Kubernetes Scaling - How it's Done
So you’ve finally moved to Kubernetes, great! How do you plan on making use of the handy technology it brings you though? Hopefully in this article I can give a quick breakdown of what the methods of scaling are, their use case, and the pitfalls of each.
The Elephant in the Room: Proper Resource Requests #
While I was at a previous job, I encountered a customer that for the life of them, couldn’t figure out why their AKS cluster wasn’t scaling nodes properly. The reason: Resource requests. In this case, it was a lack of them rather than misconfigured requests.
Kubernetes assigns workloads out to nodes based on, among other things, the resources requested by that workload. If these are misconfigured, that could lead to pods suddenly getting terminated since the node doesn’t have enough free resources itself, or for more nodes to get spun up that needed. That’s why it’s so important to get this right. What I usually do when running a deployment in a test environment is to look at the usage there and run a load test tool such as K6. (Article on it Here )
Then, I set the resource usage there + a few % as the request. The limit I usually put as twice that, and then tweak it when it’s in production.
Node Autoscaling #
This, in most managed kubernetes scenarios, is what can be the real kicker for cost, but can also be great for saving money depending on how you use it.
Simply put, if you’ve got workloads requesting that many resources that you’re nearly out of CPU or RAM, a new node should get provisioned. This is great for workloads that you expect to ramp up in demand in different periods. Since you can use multiple node pools as well, you could have a standard node pool with the minimum amount of nodes you know you’ll always need, and then another node pool featuring only spot instances. While that’s not great for workloads that need to be running 24/7 with no interruptions, it can save you up to 90%!
If you’re running managed kubernetes in a lab environment, this is an absolute life saver.
DaemonSets #
These go somewhat hand-in-hand with node autoscaling, although it’s not required or preferred. A DaemonSet will ensure that all (or some) nodes will run a copy of a pod. This is great for if you have something like node-exporter installed to expose node metrics to Prometheus. Lots of storage tech also needs DaemonSets, so you will often see them used in Kubernetes clusters.
While this isn’t strictly for pod autoscaling, it’s definitely something to keep in mind for if you have boilerplate pods for your workload that should be on every node.
Pod Autoscaling #
In a lot of scenarios, you may need your pods to scale as well as your nodes. Infact, it’s something I’d highly recommend you do no matter the type of application you have in your cluster. However, there’s a few different ways to Approach it.
HPA #
Horizontal Pod Autoscaling Looks a little bit like this diagram above. Any pod with a HPA enabled will report its resource usage to a Metric Server API, and if it breaches a threshold you set (e.g. 80% CPU or RAM) then another pod will get spun up. This is great for if you have an application that can run in a distributed manner. Something like a nginx or apache server would be perfect for this assuming you have a layer 7 load balancer infront of it such as Nginx Ingress .

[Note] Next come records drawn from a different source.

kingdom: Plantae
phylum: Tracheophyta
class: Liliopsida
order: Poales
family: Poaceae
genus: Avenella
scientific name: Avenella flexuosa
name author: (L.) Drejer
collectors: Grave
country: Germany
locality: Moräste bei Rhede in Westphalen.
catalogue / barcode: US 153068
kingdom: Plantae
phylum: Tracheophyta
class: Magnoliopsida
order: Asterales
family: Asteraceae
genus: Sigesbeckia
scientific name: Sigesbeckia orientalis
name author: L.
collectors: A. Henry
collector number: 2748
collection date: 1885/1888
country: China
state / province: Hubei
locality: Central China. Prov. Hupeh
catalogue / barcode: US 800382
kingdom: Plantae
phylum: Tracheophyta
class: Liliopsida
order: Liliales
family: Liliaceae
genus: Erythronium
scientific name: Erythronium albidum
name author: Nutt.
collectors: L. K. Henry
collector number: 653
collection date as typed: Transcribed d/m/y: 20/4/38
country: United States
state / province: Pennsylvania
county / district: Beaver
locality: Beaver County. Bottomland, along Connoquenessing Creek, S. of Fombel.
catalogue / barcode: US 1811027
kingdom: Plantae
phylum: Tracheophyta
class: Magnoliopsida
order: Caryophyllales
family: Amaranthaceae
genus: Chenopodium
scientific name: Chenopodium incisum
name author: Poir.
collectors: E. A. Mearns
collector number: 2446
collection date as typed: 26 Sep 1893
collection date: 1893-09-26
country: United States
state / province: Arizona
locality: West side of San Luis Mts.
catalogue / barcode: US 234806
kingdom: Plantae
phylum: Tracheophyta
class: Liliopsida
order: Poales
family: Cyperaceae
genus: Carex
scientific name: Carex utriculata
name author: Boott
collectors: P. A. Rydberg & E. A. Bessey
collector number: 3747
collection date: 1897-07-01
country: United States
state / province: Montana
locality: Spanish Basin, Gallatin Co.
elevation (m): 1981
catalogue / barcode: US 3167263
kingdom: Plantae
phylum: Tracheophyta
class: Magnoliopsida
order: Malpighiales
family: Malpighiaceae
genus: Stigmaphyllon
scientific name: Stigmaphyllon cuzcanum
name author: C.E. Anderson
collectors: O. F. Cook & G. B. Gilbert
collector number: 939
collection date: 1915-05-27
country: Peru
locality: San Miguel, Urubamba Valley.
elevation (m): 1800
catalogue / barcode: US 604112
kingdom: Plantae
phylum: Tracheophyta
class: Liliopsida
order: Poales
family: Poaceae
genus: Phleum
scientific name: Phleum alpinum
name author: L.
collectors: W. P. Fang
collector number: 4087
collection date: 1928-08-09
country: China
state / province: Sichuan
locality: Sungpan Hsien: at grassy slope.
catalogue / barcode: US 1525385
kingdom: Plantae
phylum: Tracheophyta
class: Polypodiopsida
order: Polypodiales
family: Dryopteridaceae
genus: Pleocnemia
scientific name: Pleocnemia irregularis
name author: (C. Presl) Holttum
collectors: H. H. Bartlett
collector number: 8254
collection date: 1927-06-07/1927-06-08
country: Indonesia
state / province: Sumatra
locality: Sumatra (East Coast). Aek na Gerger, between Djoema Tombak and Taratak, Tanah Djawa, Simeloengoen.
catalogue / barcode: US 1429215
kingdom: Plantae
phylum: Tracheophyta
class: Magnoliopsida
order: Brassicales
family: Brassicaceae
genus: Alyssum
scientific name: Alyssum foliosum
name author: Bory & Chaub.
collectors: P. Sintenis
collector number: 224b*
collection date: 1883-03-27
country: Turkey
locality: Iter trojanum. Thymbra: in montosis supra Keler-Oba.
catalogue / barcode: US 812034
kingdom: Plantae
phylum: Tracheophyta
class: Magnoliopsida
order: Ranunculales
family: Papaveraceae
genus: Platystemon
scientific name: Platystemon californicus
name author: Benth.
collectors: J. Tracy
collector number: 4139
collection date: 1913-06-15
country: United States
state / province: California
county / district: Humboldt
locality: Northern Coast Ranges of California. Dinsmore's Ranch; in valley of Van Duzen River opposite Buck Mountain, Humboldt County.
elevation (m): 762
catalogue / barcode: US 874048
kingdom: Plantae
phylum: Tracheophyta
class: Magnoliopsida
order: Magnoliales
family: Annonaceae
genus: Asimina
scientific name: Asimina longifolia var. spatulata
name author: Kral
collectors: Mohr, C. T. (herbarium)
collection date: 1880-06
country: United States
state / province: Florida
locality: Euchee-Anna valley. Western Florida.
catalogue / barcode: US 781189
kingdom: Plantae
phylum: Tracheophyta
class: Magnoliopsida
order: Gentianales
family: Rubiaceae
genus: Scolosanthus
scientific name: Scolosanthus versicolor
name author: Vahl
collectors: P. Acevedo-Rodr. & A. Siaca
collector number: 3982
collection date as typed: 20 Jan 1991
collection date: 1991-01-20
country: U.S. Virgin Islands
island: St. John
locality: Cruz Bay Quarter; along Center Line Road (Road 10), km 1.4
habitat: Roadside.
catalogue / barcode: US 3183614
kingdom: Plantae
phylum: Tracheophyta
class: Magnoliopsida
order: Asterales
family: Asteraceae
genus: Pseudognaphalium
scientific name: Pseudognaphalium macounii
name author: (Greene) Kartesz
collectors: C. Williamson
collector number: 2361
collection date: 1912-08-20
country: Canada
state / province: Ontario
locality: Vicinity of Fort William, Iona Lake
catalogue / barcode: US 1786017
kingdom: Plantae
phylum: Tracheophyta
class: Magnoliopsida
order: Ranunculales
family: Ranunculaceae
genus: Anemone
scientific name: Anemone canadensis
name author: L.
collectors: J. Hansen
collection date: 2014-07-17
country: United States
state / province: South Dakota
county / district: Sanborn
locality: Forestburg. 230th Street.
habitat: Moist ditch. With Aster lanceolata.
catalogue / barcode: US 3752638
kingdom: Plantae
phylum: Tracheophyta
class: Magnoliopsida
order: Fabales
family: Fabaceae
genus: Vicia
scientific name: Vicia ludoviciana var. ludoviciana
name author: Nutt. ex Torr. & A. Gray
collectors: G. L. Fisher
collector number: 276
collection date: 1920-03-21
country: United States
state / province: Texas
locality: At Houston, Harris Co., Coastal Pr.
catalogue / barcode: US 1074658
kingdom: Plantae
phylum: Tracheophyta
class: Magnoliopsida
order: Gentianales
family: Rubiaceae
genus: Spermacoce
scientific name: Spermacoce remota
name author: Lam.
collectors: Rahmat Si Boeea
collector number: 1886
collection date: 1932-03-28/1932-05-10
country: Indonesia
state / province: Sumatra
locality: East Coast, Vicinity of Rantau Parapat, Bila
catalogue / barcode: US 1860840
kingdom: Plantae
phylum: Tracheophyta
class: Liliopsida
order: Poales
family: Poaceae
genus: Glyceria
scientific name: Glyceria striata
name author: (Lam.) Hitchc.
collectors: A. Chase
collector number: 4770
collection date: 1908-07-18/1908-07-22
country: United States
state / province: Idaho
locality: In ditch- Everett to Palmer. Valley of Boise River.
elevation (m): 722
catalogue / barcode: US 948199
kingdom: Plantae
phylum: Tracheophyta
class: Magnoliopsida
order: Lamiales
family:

There is a bit of a gotcha here though for certain workloads. If your workload stores any information using an EmptyDir, you really should move it to a Persistent Volume instead. Additionally, if you currently use any Persistent Volumes, make sure the access mode is set to ReadWriteMany . If you don’t, any copies of your existing pod will fail to spin up since they can’t bind the volume to themselves.
VPA #
So what if you don’t have a workload that you can have multiple pods serving? If that’s the case, Vertical Pod Autoscaling is your friend! Remember how I mentioned at the start about how important it is to set good resource requests? Well, this does it for you. You can either have a HPA make recommendations but not modify any configuration, or you can have it automatically apply the configuration as well. I’d be cautious of the latter option though in some cases, since if you experience very sudden upticks in demand, you may have a small period where your app will slow to a crawl. Here’s how you set it up in EKS just for reference.
What would I recommend? #
So now I’ve explained what each method of scaling is, you might ask which one I’d recommend. The answer really is all of them! In most scenarios, especially in a multi-tenant environment, you’d likely benefit from every single method of scaling. For example, in my GKE cluster, I have a node autoscaler set just in case I get a big spike in load, with a VPA set to make recommendations (but not change my configuration) for my monitoring stack since that’s currently the biggest resource hog, and HPA’s for my web deployments so I never have any requests rejected due to high load. I probably have a DaemonSet somewhere too.